Ceux issus de ménages à taille réduite (1,3) et d’origine migrante rurale (1,3), présentent plus de chances de suivre une formation dans le supérieur. Ces aspects font écho aux résultats d’autres recherches menées à Lima. D’une part, le nombre de membres dans le ménage peut être un aspect limitant, indépendamment du rapport de dépendance démographique, ce qui a été expliqué en termes de manque d’espace dans les lieux de résidence et pression démographique sur les ressources (Becker, 1990). Par ailleurs, plusieurs études mettent en avant le lien entre migration et attachement à l’éducation (Ames, 2000 ; Ansion, 1994), ce qui explique l’importance de l’origine géographique des parents. Concernant ces deux aspects, il a été montré que la taille de la fratrie peut être limitante pour la trajectoire scolaire, et, qu’en milieu précaire, les familles d’origine migrante s’investissent tout particulièrement dans la scolarisation de leurs enfants (Arrué et Huamani, 2008; Cavagnoud, 2011; Munar et al., 2004).

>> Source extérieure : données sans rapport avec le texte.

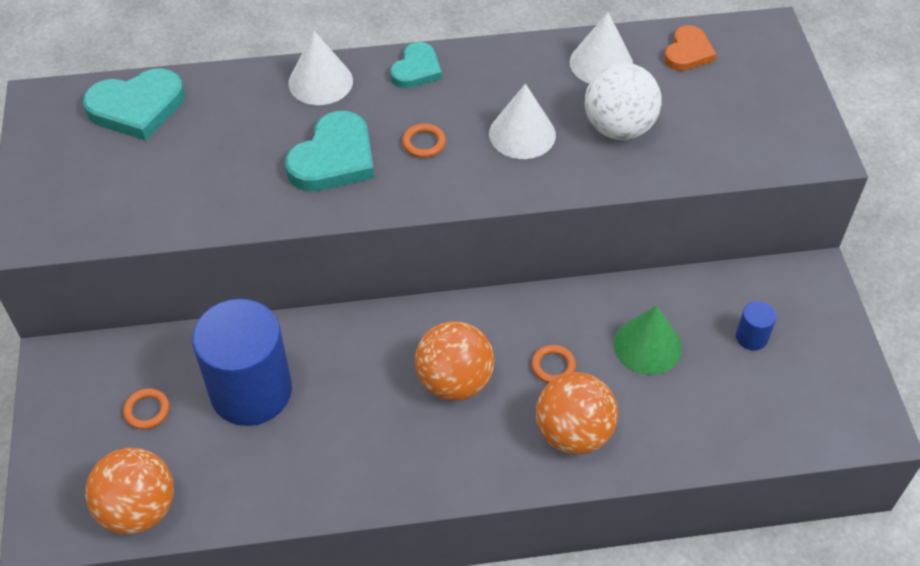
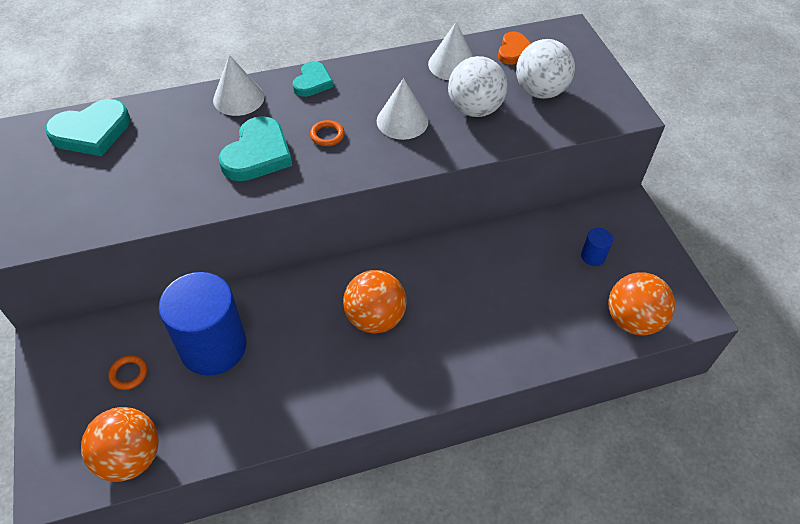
camera: 10 degrees left, 0 degrees up
orange ring [531,345,576,383] -> none
orange ball [536,372,618,455] -> orange ball moved to [608,272,675,336]
green cone [614,305,682,375] -> none
none -> white ball [516,39,575,99]

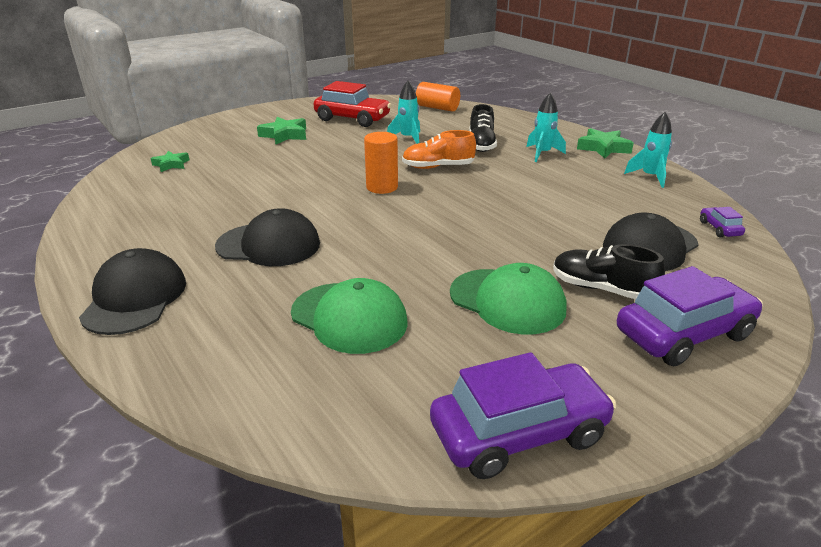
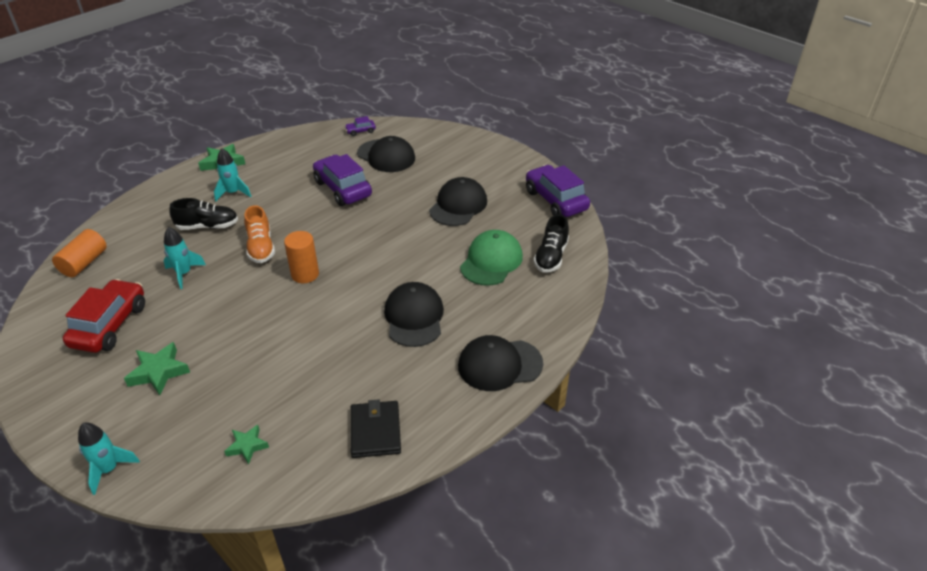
camera: 100 degrees left, 10 degrees up
green cap [450,263,566,334] -> black cap [429,177,487,226]
black shoe [553,244,665,299] -> black shoe moved to [534,214,569,272]
purple car [617,266,763,366] -> purple car moved to [313,154,372,206]
turquoise rocket [624,112,672,188] -> turquoise rocket moved to [78,423,140,495]
none -> black wallet [351,399,401,458]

L’origine migrante des parents induit une probabilité plus élevée que leurs enfants poursuivent leurs études : les enfants de migrants d’origine rurale ont 1,27 fois plus de probabilité que les enfants de Liméniens. Ceci est renforcé par la langue des parents, puisque les parents ayant une langue maternelle autochtone ont plus de probabilités de voir leurs enfants accéder à l’enseignement supérieur. Par contre, les différences sont beaucoup moins marquées concernant l’achèvement des études.

Au niveau du quartier, tous facteurs égaux par ailleurs, la concentration d’adultes ayant accès au supérieur est positivement associée à la probabilité d’accès du jeune aux études supérieures ; il s’agit du facteur le plus fortement associé à l’accès à l’enseignement supérieur et dans une moindre mesure à l’achèvement des études.

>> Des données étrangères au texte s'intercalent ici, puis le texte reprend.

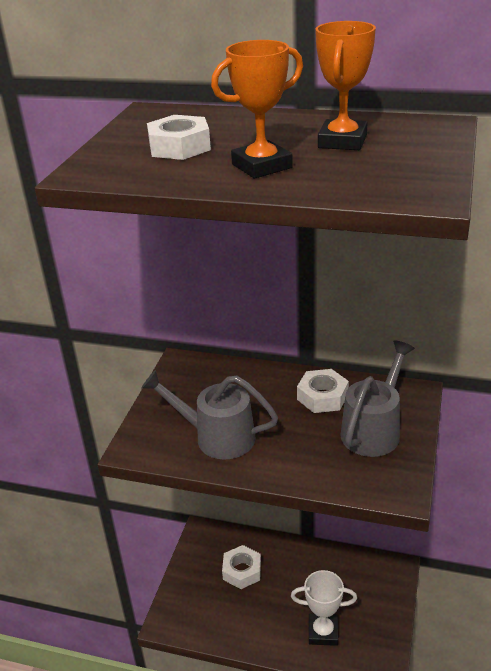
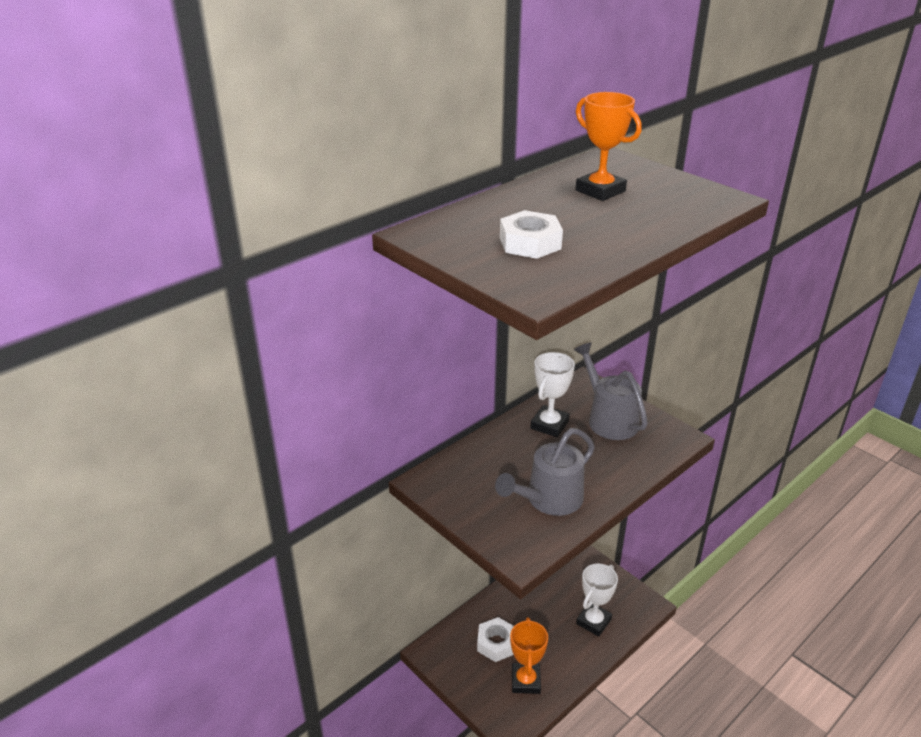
camera: 60 degrees left, 0 degrees up
orange trophy [211,40,303,179] -> orange trophy moved to [510,617,548,694]
white nut [297,369,349,413] -> white trophy [530,352,575,437]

Il existe donc un lien entre la composition éducative du quartier et la poursuite d’études au- delà des caractéristiques individuelles et de ménage. Cependant, ce résultat n’impliquerait pas uniquement un effet de quartier, pour démêler les rapports entre effet de distribution et effet de quartier, il serait nécessaire d’avoir plus d’informations sur les contextes urbains et le rapport des jeunes à ceux-ci ; par exemple, en ce qui concerne la transmission ou l’influence de l’exposition au quartier vis-à-vis des normes sur l’emploi et l’éducation. C’est ainsi que la prise en compte des liens sociaux entre jeunes, et entre jeunes et adultes peut s’avérer révélatrice. Au Pérou, les liens entre l’environnement résidentiel et la continuité éducative constituent un champ de recherche à développer.

Nous retenons de ces deux premiers modèles que l’accès et l’achèvement des études sont fortement associés au niveau d’instruction des responsables de ménage, au niveau socioéconomique, ainsi qu’à la langue maternelle et au sexe du jeune. Les femmes et les hispanophones ont plus de chances d’accéder et d’achever une formation, ainsi que les enfants de ceux ayant accédé au supérieur et ceux du quartile supérieur.